# ISPConfig 3 - Postgrey



## hahni (24. Jan. 2013)

Hallo zusammen,

auf einem Kundenserver läuft Ubuntu 12.04 LTS mit ISPConfig 3. Auf Ubuntu 10.04 LTS lief Postgrey noch mit Port 10024.

Allerdings nicht seit der Umstellung. Wenn ich die Policy in der main.cf aktiviere, werden alle eingehenden Nachrichten abgewiesen.

Erklären kann ich mir das nicht. Bei Recherchen habe ich gelesen, dass es möglicherweise mit der IPv6-Unterstützung zusammenhängen könnte.

Leider aber weiß ich nicht und verstehe auch nicht so recht, an welcher Stelle ich was umstellen muss. Hat jemand damit Erfahrung?

Viele Grüße

Hahni


----------



## Till (24. Jan. 2013)

Der Postgry Port ist falsch, Port 10024 ist bereits in Benutzung. Ändere den Postgrey port in main.cf und postgrey Konfigurationsdatei auf einen anderen Wert, z.B. 6000


----------



## hahni (24. Jan. 2013)

So easy war es leider nicht !

Nun steht wieder im Log folgendes:

--
Jan 24 13:40:21 server postfix/smtpd[1008]: warning: problem talking to server 127.0.0.1:6000: Connection refused
--


----------



## Till (24. Jan. 2013)

Schau mal mit netstat -tap, ob postgrey gestart ist und ob er auf Port 6000 läuft.


----------



## hahni (24. Jan. 2013)

Unter anderem:

--
tcp        0      0 server:10023 *:*                     LISTEN      1056/postgrey.pid -
--

Muss ich da ggf. den Port noch im Postgrey anpassen?


----------



## Till (24. Jan. 2013)

> Muss ich da ggf. den Port noch im Postgrey anpassen?


Hatte ich ja oben geschrieben, in main.cf und postgrey config anpassen. Unter Debian steht der postgrey port in /etc/default/postgrey wenn ich mich recht erinnere.


----------



## hahni (24. Jan. 2013)

______

● **AUFTRAG 1**:
Aktualisiere alle Zeilen der naturkundlichen Daten: Ersetze dabei „family“ überall durch „Familie“ und lass alles andere unverändert. Die Bildangaben sollen in der Antwort nicht vorkommen.
Der Forenthread und die Zeilen mit den naturkundlichen Daten haben nichts miteinander zu tun.

● **AUFGABENDATEN**:
______

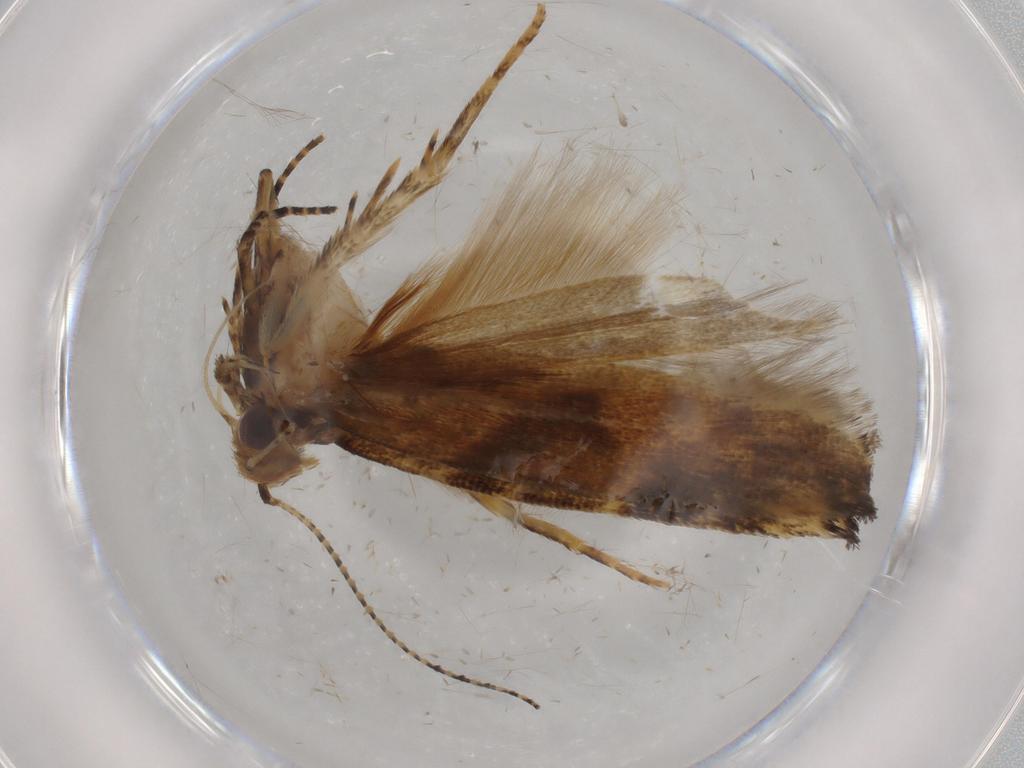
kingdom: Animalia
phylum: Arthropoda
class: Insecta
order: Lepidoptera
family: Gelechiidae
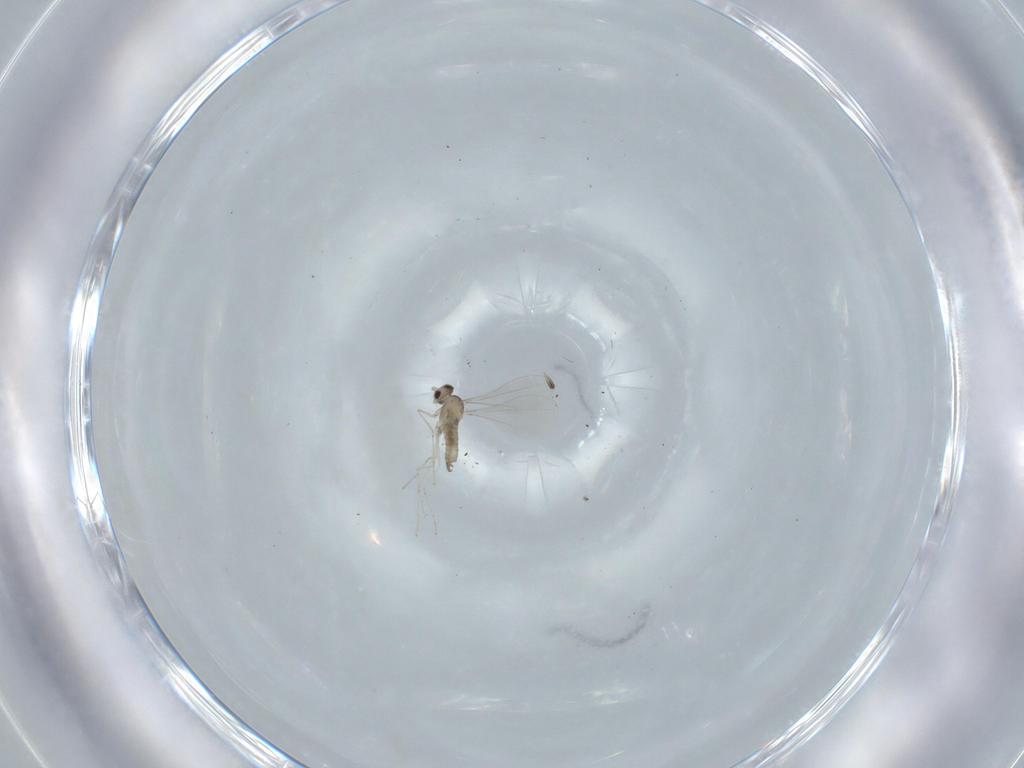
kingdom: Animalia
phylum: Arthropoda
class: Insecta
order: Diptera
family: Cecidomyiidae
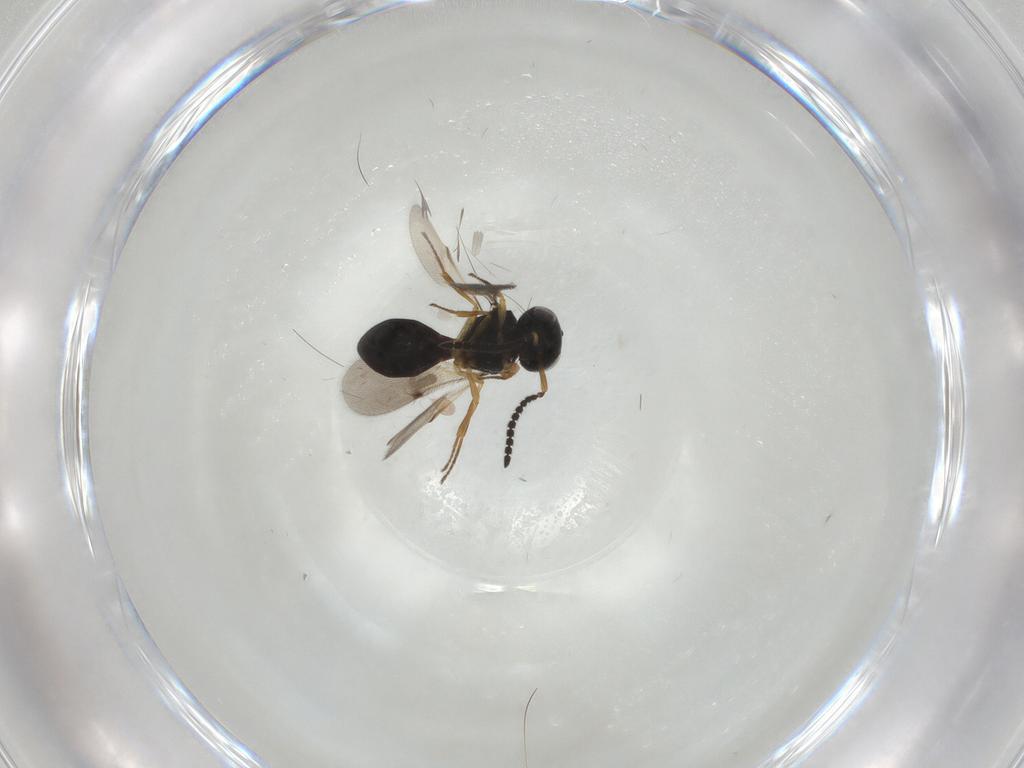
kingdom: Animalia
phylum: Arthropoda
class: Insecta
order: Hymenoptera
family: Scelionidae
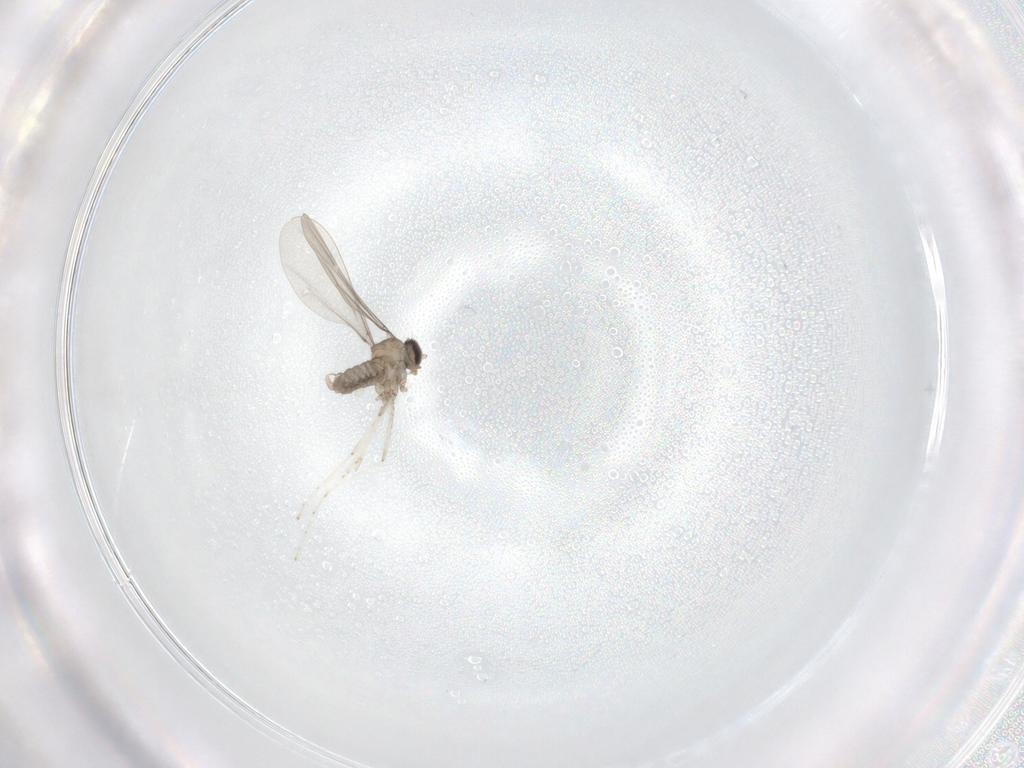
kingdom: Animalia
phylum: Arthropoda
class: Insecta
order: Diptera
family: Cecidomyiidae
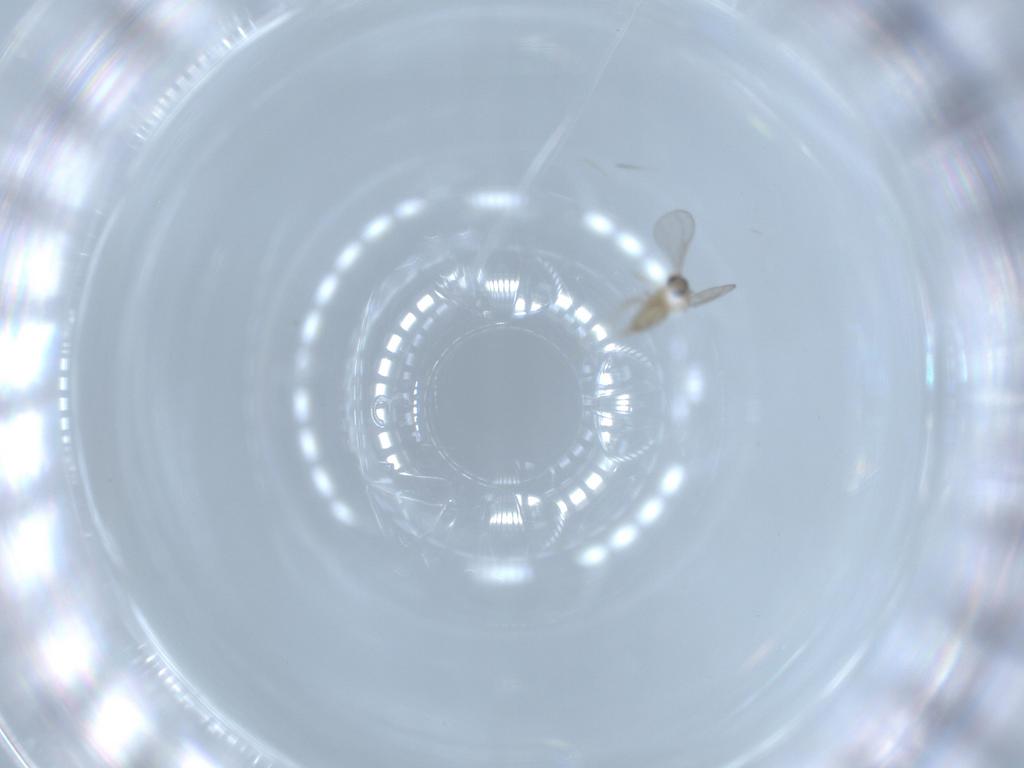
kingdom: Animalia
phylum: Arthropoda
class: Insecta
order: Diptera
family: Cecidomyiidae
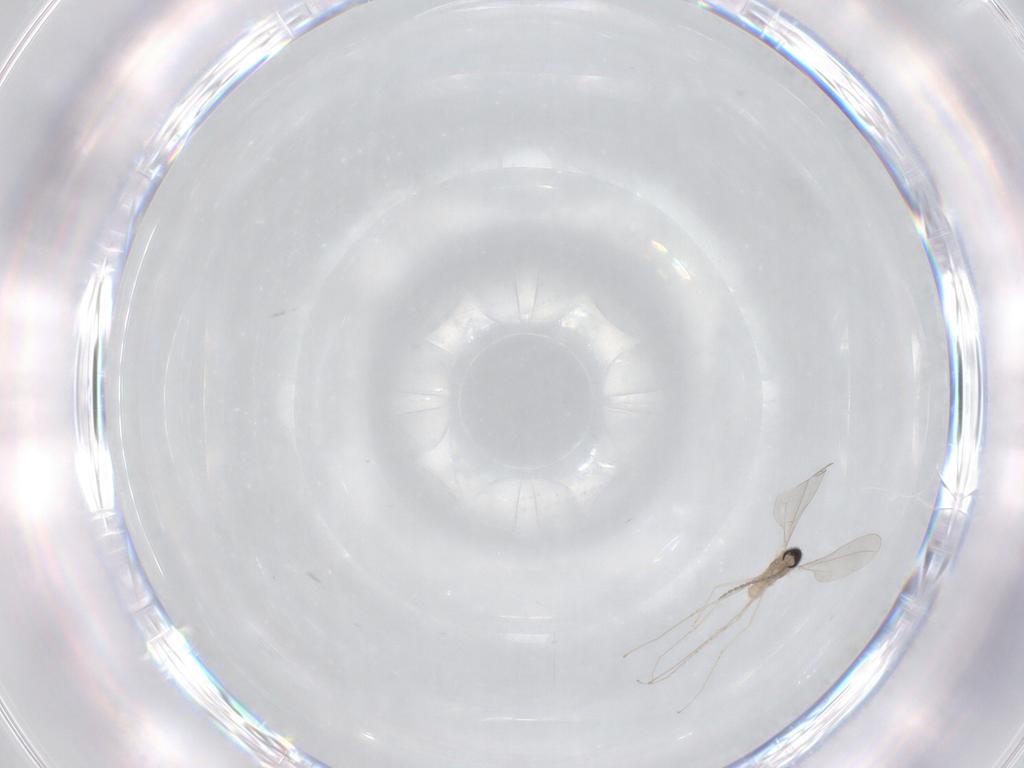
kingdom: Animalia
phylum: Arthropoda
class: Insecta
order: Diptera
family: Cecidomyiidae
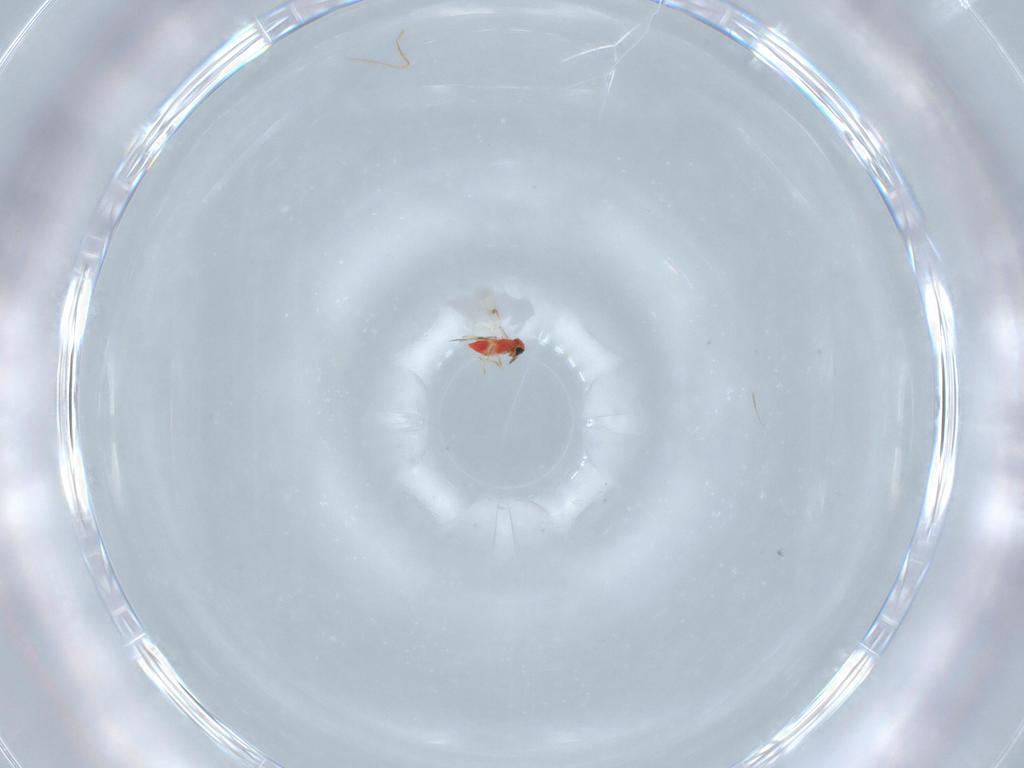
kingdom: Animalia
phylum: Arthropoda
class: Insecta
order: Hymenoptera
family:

______

● **AUFTRAG 2**:
Beantworte zum Forenthread über Postgrey diese Fragen:
(a) Welche Ubuntu-Version läuft auf dem Kundenserver?
(b) Welchen anderen Port nennt Till als Beispiel?
(c) In welcher Datei steht laut Till unter Debian der Postgrey-Port?

● **ANTWORT 1**:
kingdom: Animalia
phylum: Arthropoda
class: Insecta
order: Lepidoptera
Familie: Gelechiidae
kingdom: Animalia
phylum: Arthropoda
class: Insecta
order: Diptera
Familie: Cecidomyiidae
kingdom: Animalia
phylum: Arthropoda
class: Insecta
order: Hymenoptera
Familie: Scelionidae
kingdom: Animalia
phylum: Arthropoda
class: Insecta
order: Diptera
Familie: Cecidomyiidae
kingdom: Animalia
phylum: Arthropoda
class: Insecta
order: Diptera
Familie: Cecidomyiidae
kingdom: Animalia
phylum: Arthropoda
class: Insecta
order: Diptera
Familie: Cecidomyiidae
kingdom: Animalia
phylum: Arthropoda
class: Insecta
order: Hymenoptera
Familie:

● **ANTWORT 2**:
(a) Ubuntu 12.04 LTS
(b) Port 6000
(c) In /etc/default/postgrey